The British bombed the city at night with light bombs. Cities and towns were targeted and collapsed with large amounts of explosives. Although munitions industries and military facilities were damaged, it was an indiscriminate terrorist bombing of civilians to demoralize the Germans. By March 1944, British bombs had been dropped on German cities in large numbers. Cities such as Mannheim, Cologne, and the capital Berlin had already been targeted, leaving behind a large amount of smoky rubble and many civilian casualties.
Nuremberg, a city of about 150,000 people, was certainly a military target, but not a military city that would become an important fighting force for the German army. As Hitler's famous meeting place before the war, he regarded it as the spiritual center of Nazism. The Nuremberg raid was to be the last of the massive urban air raids by the Royal Air Force before the near future Normandy landings.

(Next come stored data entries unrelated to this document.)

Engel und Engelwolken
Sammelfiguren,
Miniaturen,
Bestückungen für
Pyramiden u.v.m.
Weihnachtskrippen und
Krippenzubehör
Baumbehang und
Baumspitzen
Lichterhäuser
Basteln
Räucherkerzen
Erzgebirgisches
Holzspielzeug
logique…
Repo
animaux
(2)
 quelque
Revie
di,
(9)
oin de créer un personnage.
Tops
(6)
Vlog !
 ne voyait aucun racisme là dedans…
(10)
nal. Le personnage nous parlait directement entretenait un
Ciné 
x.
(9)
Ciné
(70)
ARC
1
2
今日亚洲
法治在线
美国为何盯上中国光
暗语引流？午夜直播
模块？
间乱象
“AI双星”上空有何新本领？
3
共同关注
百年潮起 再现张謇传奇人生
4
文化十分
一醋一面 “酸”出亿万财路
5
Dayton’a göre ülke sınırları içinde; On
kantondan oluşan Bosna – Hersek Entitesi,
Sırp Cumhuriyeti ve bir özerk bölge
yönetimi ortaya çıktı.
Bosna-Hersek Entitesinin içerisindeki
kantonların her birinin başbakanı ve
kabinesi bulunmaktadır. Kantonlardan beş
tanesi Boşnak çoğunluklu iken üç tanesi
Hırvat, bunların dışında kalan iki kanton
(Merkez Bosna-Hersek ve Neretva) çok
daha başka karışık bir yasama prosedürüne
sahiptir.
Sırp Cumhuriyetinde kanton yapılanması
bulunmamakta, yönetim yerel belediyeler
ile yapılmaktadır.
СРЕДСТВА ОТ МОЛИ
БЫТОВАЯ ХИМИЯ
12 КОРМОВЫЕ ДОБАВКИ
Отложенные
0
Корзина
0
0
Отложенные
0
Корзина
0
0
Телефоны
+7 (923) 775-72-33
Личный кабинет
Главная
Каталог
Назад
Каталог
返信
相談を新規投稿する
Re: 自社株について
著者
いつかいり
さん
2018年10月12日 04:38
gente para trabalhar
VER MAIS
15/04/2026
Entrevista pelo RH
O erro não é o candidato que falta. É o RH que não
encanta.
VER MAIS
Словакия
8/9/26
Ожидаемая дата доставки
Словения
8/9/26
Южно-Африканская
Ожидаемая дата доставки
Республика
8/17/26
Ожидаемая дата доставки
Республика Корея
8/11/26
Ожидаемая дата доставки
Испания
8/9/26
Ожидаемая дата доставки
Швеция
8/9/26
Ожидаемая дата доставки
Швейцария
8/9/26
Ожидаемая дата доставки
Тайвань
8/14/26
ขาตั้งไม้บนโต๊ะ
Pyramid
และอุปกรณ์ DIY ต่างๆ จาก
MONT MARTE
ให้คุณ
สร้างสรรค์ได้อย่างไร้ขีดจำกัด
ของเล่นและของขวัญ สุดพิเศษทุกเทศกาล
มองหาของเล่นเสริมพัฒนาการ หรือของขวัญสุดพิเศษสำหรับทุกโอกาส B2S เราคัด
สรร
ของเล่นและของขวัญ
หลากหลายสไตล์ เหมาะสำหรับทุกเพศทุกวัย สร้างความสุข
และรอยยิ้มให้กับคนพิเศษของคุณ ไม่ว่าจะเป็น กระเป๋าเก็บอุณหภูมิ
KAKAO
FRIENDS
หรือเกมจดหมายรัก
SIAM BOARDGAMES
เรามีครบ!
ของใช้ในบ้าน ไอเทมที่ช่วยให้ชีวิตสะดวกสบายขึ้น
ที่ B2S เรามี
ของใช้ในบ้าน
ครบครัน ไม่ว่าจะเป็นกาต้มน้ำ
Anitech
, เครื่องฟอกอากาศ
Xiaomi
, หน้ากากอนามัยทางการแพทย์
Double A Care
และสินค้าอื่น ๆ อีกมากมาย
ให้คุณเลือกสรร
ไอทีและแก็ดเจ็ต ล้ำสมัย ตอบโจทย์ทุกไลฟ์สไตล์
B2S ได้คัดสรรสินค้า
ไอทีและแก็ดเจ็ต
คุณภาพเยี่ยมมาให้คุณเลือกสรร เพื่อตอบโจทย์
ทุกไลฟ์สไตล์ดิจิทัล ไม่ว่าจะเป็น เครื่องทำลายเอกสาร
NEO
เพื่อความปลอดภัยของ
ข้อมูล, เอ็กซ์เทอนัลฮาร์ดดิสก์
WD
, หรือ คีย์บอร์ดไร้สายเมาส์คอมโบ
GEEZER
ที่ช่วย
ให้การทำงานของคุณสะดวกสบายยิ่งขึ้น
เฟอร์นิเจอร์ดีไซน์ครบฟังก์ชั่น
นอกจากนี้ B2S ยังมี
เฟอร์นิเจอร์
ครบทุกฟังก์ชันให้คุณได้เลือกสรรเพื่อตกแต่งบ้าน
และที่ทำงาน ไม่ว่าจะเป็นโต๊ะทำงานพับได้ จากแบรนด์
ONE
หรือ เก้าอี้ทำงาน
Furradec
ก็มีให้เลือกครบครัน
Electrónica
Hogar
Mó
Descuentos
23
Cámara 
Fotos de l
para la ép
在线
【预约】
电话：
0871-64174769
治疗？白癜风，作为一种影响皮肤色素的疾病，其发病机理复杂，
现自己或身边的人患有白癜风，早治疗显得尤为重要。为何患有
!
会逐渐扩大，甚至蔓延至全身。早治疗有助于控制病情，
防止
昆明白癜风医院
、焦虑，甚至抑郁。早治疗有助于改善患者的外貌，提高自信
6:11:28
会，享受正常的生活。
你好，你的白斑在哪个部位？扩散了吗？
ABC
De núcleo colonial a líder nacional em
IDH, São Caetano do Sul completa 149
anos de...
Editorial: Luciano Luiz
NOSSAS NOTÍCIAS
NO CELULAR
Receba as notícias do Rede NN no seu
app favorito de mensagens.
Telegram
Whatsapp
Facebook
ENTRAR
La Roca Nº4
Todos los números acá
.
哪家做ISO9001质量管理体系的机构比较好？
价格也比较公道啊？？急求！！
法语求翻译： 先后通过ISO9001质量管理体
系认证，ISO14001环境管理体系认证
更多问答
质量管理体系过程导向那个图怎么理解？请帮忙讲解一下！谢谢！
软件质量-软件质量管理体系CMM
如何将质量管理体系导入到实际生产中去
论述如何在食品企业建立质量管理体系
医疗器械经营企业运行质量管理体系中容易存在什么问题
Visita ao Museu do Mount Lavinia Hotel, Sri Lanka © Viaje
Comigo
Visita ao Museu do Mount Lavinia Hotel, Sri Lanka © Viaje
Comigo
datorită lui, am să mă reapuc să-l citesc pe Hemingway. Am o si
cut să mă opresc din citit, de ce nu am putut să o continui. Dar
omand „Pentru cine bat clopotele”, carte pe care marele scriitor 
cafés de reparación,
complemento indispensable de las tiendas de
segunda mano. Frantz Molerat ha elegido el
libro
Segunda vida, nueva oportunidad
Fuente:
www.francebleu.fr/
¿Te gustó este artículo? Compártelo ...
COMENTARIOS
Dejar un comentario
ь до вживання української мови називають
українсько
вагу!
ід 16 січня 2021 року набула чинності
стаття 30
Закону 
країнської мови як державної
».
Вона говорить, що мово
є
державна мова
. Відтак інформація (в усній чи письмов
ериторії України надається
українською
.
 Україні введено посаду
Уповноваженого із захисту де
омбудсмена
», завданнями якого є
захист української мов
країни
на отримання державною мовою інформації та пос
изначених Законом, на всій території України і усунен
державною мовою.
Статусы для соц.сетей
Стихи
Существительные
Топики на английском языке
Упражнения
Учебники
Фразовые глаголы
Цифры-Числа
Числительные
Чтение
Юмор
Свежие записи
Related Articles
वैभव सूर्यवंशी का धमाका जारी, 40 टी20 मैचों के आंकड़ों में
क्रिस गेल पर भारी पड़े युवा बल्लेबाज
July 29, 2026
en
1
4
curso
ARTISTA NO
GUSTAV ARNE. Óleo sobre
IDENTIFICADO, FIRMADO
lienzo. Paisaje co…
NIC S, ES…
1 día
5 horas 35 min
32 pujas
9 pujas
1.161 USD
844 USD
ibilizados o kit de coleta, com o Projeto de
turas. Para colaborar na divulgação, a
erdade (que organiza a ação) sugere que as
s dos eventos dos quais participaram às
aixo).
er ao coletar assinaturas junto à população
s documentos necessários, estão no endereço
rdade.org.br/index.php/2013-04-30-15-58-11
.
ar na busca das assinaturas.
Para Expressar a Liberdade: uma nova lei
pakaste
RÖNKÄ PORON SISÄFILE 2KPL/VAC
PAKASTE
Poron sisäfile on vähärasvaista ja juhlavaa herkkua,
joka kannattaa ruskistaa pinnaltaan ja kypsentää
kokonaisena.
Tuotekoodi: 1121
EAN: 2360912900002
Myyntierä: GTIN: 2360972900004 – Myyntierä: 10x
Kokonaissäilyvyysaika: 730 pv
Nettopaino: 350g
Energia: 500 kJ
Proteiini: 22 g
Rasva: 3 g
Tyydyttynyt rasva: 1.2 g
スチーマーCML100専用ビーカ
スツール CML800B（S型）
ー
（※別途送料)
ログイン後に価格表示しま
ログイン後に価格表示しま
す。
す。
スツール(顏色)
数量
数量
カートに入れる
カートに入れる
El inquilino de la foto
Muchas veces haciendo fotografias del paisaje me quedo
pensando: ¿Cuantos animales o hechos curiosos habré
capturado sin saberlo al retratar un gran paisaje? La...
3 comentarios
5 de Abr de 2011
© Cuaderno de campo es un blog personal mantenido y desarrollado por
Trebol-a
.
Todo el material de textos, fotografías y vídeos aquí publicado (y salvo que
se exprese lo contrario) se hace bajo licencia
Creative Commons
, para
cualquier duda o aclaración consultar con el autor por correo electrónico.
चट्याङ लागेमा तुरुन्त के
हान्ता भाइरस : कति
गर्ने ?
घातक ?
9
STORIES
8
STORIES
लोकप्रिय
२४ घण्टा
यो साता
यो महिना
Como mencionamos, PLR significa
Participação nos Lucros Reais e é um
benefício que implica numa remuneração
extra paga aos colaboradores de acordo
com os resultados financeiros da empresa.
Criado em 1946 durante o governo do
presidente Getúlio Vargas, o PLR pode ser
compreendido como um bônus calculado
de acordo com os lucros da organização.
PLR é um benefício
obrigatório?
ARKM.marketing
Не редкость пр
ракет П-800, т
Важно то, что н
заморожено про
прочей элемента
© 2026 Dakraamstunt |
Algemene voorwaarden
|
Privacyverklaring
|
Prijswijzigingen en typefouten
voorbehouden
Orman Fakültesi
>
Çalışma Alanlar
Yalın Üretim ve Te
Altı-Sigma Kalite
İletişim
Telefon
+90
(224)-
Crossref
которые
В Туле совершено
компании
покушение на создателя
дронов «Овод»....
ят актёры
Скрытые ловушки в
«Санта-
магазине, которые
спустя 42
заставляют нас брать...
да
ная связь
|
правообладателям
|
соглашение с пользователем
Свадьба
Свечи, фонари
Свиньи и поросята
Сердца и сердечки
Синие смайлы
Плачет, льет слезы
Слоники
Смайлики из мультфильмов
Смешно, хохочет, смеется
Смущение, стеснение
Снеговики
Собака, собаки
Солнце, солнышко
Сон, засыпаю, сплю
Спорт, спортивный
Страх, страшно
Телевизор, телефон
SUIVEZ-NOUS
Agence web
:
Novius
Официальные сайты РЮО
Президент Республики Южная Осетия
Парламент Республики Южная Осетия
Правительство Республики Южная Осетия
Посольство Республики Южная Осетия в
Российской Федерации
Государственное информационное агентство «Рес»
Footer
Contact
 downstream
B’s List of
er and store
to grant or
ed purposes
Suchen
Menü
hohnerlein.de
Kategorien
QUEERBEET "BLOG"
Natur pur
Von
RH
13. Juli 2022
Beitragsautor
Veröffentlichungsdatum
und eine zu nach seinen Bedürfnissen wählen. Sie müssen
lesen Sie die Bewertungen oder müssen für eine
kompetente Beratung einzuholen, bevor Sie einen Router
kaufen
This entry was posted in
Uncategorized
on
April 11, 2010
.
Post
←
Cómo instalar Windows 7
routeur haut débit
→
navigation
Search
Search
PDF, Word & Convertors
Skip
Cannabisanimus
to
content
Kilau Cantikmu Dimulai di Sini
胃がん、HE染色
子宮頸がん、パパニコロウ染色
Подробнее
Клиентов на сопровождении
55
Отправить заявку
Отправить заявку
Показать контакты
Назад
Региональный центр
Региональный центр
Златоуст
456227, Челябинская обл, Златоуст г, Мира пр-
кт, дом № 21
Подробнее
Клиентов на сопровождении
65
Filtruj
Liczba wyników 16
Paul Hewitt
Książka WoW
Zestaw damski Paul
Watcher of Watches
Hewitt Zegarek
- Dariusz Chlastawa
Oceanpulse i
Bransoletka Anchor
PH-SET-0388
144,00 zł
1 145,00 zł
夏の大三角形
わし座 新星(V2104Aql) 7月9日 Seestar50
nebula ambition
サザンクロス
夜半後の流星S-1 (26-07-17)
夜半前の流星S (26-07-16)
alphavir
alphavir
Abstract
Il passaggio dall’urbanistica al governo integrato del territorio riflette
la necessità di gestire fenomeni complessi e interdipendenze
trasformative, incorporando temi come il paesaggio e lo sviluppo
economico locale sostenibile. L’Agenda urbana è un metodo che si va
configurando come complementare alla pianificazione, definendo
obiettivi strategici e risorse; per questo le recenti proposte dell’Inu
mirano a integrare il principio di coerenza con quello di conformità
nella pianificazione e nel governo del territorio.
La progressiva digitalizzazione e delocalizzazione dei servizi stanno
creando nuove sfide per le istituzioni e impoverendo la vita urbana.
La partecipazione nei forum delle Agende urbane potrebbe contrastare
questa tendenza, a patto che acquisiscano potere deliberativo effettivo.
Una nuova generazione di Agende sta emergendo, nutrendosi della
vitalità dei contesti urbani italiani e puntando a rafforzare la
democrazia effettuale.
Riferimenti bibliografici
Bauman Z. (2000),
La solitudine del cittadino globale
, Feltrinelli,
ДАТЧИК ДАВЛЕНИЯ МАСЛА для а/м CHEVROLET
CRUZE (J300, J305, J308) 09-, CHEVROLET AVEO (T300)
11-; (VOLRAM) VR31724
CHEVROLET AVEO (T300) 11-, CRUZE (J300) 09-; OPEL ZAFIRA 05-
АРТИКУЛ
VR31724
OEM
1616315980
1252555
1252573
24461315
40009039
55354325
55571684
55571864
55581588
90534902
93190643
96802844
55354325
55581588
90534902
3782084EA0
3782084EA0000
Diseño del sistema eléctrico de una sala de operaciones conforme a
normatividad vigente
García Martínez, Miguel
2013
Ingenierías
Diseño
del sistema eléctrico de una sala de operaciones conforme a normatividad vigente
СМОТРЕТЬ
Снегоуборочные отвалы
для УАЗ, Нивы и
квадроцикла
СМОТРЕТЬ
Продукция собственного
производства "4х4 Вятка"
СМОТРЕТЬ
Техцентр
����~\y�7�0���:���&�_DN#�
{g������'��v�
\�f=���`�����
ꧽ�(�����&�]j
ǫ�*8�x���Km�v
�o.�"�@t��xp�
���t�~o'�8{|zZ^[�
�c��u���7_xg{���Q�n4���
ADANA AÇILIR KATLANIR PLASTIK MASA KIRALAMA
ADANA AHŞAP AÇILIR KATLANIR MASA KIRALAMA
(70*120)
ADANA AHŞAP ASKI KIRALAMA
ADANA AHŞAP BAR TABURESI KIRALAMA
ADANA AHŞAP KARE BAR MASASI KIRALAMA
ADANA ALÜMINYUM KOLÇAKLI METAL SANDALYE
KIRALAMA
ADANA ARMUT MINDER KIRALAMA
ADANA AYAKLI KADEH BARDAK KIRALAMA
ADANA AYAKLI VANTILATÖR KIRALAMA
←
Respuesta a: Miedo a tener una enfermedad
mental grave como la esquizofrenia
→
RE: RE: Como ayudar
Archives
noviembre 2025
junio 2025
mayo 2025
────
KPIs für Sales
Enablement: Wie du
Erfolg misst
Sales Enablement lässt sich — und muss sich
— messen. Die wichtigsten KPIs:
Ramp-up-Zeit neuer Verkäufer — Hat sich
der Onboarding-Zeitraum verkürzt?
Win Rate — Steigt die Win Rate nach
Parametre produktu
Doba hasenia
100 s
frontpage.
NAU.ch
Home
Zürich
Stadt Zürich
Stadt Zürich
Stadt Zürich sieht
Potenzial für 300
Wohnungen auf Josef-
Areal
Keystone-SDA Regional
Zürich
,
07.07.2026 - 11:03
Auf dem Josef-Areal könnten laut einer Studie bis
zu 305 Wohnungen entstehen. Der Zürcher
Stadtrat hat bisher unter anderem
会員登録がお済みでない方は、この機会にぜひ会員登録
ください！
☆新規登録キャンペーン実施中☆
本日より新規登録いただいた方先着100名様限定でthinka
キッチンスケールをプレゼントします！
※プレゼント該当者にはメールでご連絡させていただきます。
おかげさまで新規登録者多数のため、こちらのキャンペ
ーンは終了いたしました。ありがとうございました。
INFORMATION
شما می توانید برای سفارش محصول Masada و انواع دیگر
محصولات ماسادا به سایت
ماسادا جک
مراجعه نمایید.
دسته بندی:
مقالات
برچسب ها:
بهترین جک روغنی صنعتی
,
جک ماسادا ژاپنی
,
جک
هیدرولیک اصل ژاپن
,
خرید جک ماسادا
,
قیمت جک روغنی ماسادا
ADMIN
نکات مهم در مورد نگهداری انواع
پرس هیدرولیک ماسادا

The Germans were able to clearly see the British bombers coming over the Belgian coast from the moonlight and the plane clouds. More than 200 German fighter planes were urgently launched to intercept them, and the Royal Air Force was effectively ambushed. The German fighters attacked the British bombers from below. The German fighters shot at the fuselage of the bomb-laden British bombers, tearing off both wings carrying heavy fuel. The German night fighters continued to shoot down the British bombers. They lost sight of their target and disappeared into the clouds. Their formation was broken and they were knocked off course by crosswinds. Some were shot down in the nearby farming village of Lauf. About 150 bombers dumped their payloads in the field. Under heavy anti-aircraft fire from the ground, many of the bombers crashed away from the city. On the return journey, British bombers continued to be targeted by German fighters and anti-aircraft guns. The formation was broken up and the bombers were heavily scattered. Several bombers crashed along the way, either due to battle damage or running out of fuel.
The Germans recorded the urban damage in Nuremberg as about 133 dead (about 75 in the city), about 412 wounded, about 198 houses completely destroyed, about 3,804 damaged, and about 11,000 homeless. The number of fires was about 120 large fires and 485 medium and small fires. Industrial damage was minor with railroads cut off, three large factories heavily damaged and about 96 industrial buildings destroyed.
The greatest damage to Nuremberg occurred in an air raid on January 2, 1945, when some 521 British bombers dropped some 6,000 high-explosive bombs and about one million incendiary bombs on the city. More than about 1,800 of the population were killed and about 100,000 people were left homeless. Nuremberg's old town was almost completely destroyed and the entire city was badly damaged. the air raids ended on April 11, 1945, and American troops occupied Nuremberg on April 20.